PROBLEM REQUIREMENTS: Transcribe only what runs from the line containing "input [7:0] in2;" through the end of the listing, line for line and exactly, and omit the pictures.

======

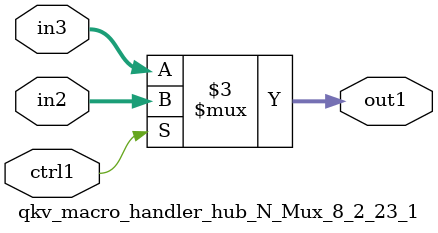
<source format=v>

`timescale 1ps / 1ps


module qkv_macro_handler_hub_N_Mux_8_2_23_1( in3, in2, ctrl1, out1 );

    input [7:0] in3;
    input [7:0] in2;
    input ctrl1;
    output [7:0] out1;
    reg [7:0] out1;

    
    // rtl_process:qkv_macro_handler_hub_N_Mux_8_2_23_1/qkv_macro_handler_hub_N_Mux_8_2_23_1_thread_1
    always @*
      begin : qkv_macro_handler_hub_N_Mux_8_2_23_1_thread_1
        case (ctrl1) 
          1'b1: 
            begin
              out1 = in2;
            end
          default: 
            begin
              out1 = in3;
            end
        endcase
      end

endmodule





</source>
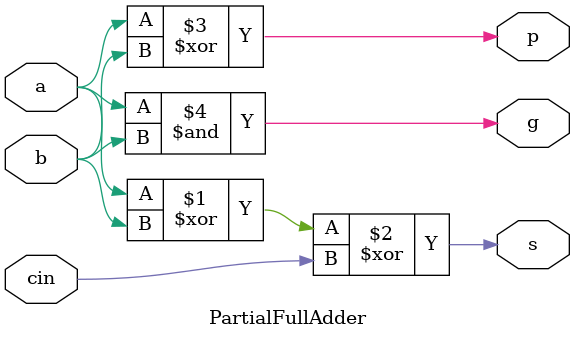
<source format=v>
module PartialFullAdder (
    input a, b,
    input cin,
    output s,
    output p, g
);
    assign s = a ^ b ^ cin; // sum

    assign p = a ^ b; // carry propogate
    assign g = a & b; // carry generate
endmodule

</source>
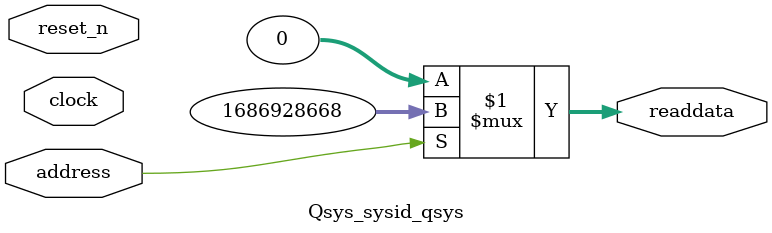
<source format=v>



// synthesis translate_off
`timescale 1ns / 1ps
// synthesis translate_on

// turn off superfluous verilog processor warnings 
// altera message_level Level1 
// altera message_off 10034 10035 10036 10037 10230 10240 10030 

module Qsys_sysid_qsys (
               // inputs:
                address,
                clock,
                reset_n,

               // outputs:
                readdata
             )
;

  output  [ 31: 0] readdata;
  input            address;
  input            clock;
  input            reset_n;

  wire    [ 31: 0] readdata;
  //control_slave, which is an e_avalon_slave
  assign readdata = address ? 1686928668 : 0;

endmodule



</source>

======

EXPECTED OUTPUT:
    input [7:0] in2;
    input ctrl1;
    output [7:0] out1;
    reg [7:0] out1;

    
    // rtl_process:qkv_macro_handler_hub_N_Mux_8_2_23_1/qkv_macro_handler_hub_N_Mux_8_2_23_1_thread_1
    always @*
      begin : qkv_macro_handler_hub_N_Mux_8_2_23_1_thread_1
        case (ctrl1) 
          1'b1: 
            begin
              out1 = in2;
            end
          default: 
            begin
              out1 = in3;
            end
        endcase
      end

endmodule





</source>
<source format=v>
module PartialFullAdder (
    input a, b,
    input cin,
    output s,
    output p, g
);
    assign s = a ^ b ^ cin; // sum

    assign p = a ^ b; // carry propogate
    assign g = a & b; // carry generate
endmodule

</source>
<source format=v>



// synthesis translate_off
`timescale 1ns / 1ps
// synthesis translate_on

// turn off superfluous verilog processor warnings 
// altera message_level Level1 
// altera message_off 10034 10035 10036 10037 10230 10240 10030 

module Qsys_sysid_qsys (
               // inputs:
                address,
                clock,
                reset_n,

               // outputs:
                readdata
             )
;

  output  [ 31: 0] readdata;
  input            address;
  input            clock;
  input            reset_n;

  wire    [ 31: 0] readdata;
  //control_slave, which is an e_avalon_slave
  assign readdata = address ? 1686928668 : 0;

endmodule



</source>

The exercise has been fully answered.